I note my request was refused for being "vexatious". Exactly why this would be the case is not properly explained, although the letter seems to suggest my request could be "manifestly unjustified or inappropriate" and/or "impose a grossly oppressive burden".

I do not believe my request should be refused, for the reasons I explain below.

1. The main aim of my request is to examine whether the implementation of the Loan Charge policy has involved any punitive intent. As such it's only fair to ask for relevant emails that include terms such as "punishment", "penalty" etc between a few specified senior officers. This request is very specific and pertinent, and cannot be defined unjustified or inappropriate.

2. As for your claim that my request "impose[s] a grossly oppressive burden", your letter states that "compliance with [my] request would require the searches of 20 different combinations of search terms across three mailboxes for an unspecified period of time". Of course this cannot be true, as any trainee data analyst can create a single query that can extract these results in seconds.

3. You also mention that "given the scope of my request, the amount of information that is likely to be in scope [...] is likely to be very high". This can only be true if you believe there will be a great number of emails containing combinations of words such as "Loan Charge" and "punishment", which in turn is likely to confirm my hypothesis that the policy was characterised by a punitive intent. Given your response, I take you believe this is the case? If so there would be a strong and clear public interest in publishing the data. Alternatively, your estimate is wrong, in which case the search is not vexatious. In any case, you should perform the query to determine how many results it produces, rather than estimating them.

4. I did provide some ideas to narrow the scope of my search, but according to your response, while asking for too many records is "vexatious", asking for less is "scattergun approach". My narrowed query still retains the core elements (i.e. the punitive intent), and progressively restricts the query to one officer (Mary Aiston, in charge of Counter Avoidance, so very relevant to the Loan Charge) and temporally (any period up to 31st of January 2020, the final date to submit a tax return which included the Loan Charge). This narrowed query if very focused and cannot be defined as "completely random approach, lacks any clear focus, or seems to have been solely designed for the purpose of ‘fishing’ for information without any idea of what might be revealed"

For the reasons above I still believe my request to be appropriate, justified and easily manageable.
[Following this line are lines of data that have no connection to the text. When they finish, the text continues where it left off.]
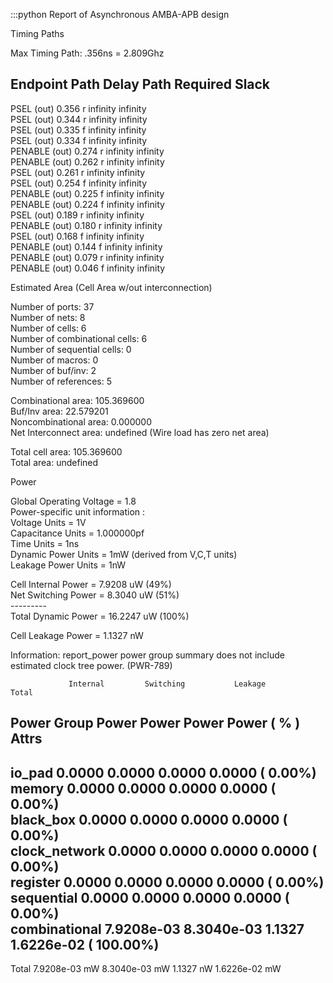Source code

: :::python
Report of Asynchronous AMBA-APB design  
  
  
Timing Paths  
  
Max Timing Path: .356ns = 2.809Ghz  
  
  
Endpoint                         Path Delay     Path Required     Slack  
------------------------------------------------------------------------  
PSEL (out)                         0.356 r        infinity     infinity  
PSEL (out)                         0.344 r        infinity     infinity  
PSEL (out)                         0.335 f        infinity     infinity  
PSEL (out)                         0.334 f        infinity     infinity  
PENABLE (out)                      0.274 r        infinity     infinity  
PENABLE (out)                      0.262 r        infinity     infinity  
PSEL (out)                         0.261 r        infinity     infinity  
PSEL (out)                         0.254 f        infinity     infinity  
PENABLE (out)                      0.225 f        infinity     infinity  
PENABLE (out)                      0.224 f        infinity     infinity  
PSEL (out)                         0.189 r        infinity     infinity  
PENABLE (out)                      0.180 r        infinity     infinity  
PSEL (out)                         0.168 f        infinity     infinity  
PENABLE (out)                      0.144 f        infinity     infinity  
PENABLE (out)                      0.079 r        infinity     infinity  
PENABLE (out)                      0.046 f        infinity     infinity  
  
  
  
  
  
Estimated Area (Cell Area w/out interconnection)  
  
Number of ports:                           37  
Number of nets:                             8  
Number of cells:                            6  
Number of combinational cells:              6  
Number of sequential cells:                 0  
Number of macros:                           0  
Number of buf/inv:                          2  
Number of references:                       5  
  
Combinational area:        105.369600  
Buf/Inv area:               22.579201  
Noncombinational area:       0.000000  
Net Interconnect area:      undefined  (Wire load has zero net area)  
  
Total cell area:           105.369600  
Total area:                 undefined  
 



Power
 
Global Operating Voltage = 1.8    
Power-specific unit information :  
    Voltage Units = 1V  
    Capacitance Units = 1.000000pf  
    Time Units = 1ns  
    Dynamic Power Units = 1mW    (derived from V,C,T units)  
    Leakage Power Units = 1nW  
  
  
  Cell Internal Power  =   7.9208 uW   (49%)  
  Net Switching Power  =   8.3040 uW   (51%)  
                         ---------  
Total Dynamic Power    =  16.2247 uW  (100%)  
  
Cell Leakage Power     =   1.1327 nW  
  
Information: report_power power group summary does not include estimated clock tree power. (PWR-789)  
  
                 Internal         Switching           Leakage            Total  
Power Group      Power            Power               Power              Power   (   %    )  Attrs  
--------------------------------------------------------------------------------------------------  
io_pad             0.0000            0.0000            0.0000            0.0000  (   0.00%)  
memory             0.0000            0.0000            0.0000            0.0000  (   0.00%)  
black_box          0.0000            0.0000            0.0000            0.0000  (   0.00%)  
clock_network      0.0000            0.0000            0.0000            0.0000  (   0.00%)  
register           0.0000            0.0000            0.0000            0.0000  (   0.00%)  
sequential         0.0000            0.0000            0.0000            0.0000  (   0.00%)  
combinational  7.9208e-03        8.3040e-03            1.1327        1.6226e-02  ( 100.00%)  
--------------------------------------------------------------------------------------------------  
Total          7.9208e-03 mW     8.3040e-03 mW         1.1327 nW     1.6226e-02 mW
Your refusal to comply may suggest a desire to withhold potentially compromising information, and I will escalate this to the ICO if you decide to reject it again.

A full history of my FOI request and all correspondence is available on the Internet at this address: https://www.whatdotheyknow.com/request/e...

Yours faithfully,

Matt Smith

FOI Team, HM Revenue and Customs

Our ref: IR2021/00244

Dear Mr Smith,

Freedom of Information Act 2000 Acknowledgement

Thank you for your communication of 19th January which has been passed to
HMRC's Freedom of Information Team.

We have allocated the above reference which you should quote if you need
to contact us.

The Team will arrange for a reply to be sent to you which will either
comply with HMRC's obligations under Freedom of Information Act or, if we
think it's an enquiry that we don't need to address under the terms of the
Act, let you know why. If it is the latter we will, if possible, pass it
on to a more appropriate part of the Departm ent for answer.

As you will appreciate, the coronavirus pandemic has provided
unprecedented challenges for Government Departments including HMRC. Over
the coming weeks our priorities are to provide critical existing and new
Public Services for Government to support customers during this difficult
time. As a result, resources may be diverted away from usual compliance or
information rights work. HMRC aims to respond to all FOIA Requests within
20 working days. If for whatever reason this timescale cannot be complied
with HMRC will, where possible, write to you explaining the reason for the
delay and providing an estimated time for response.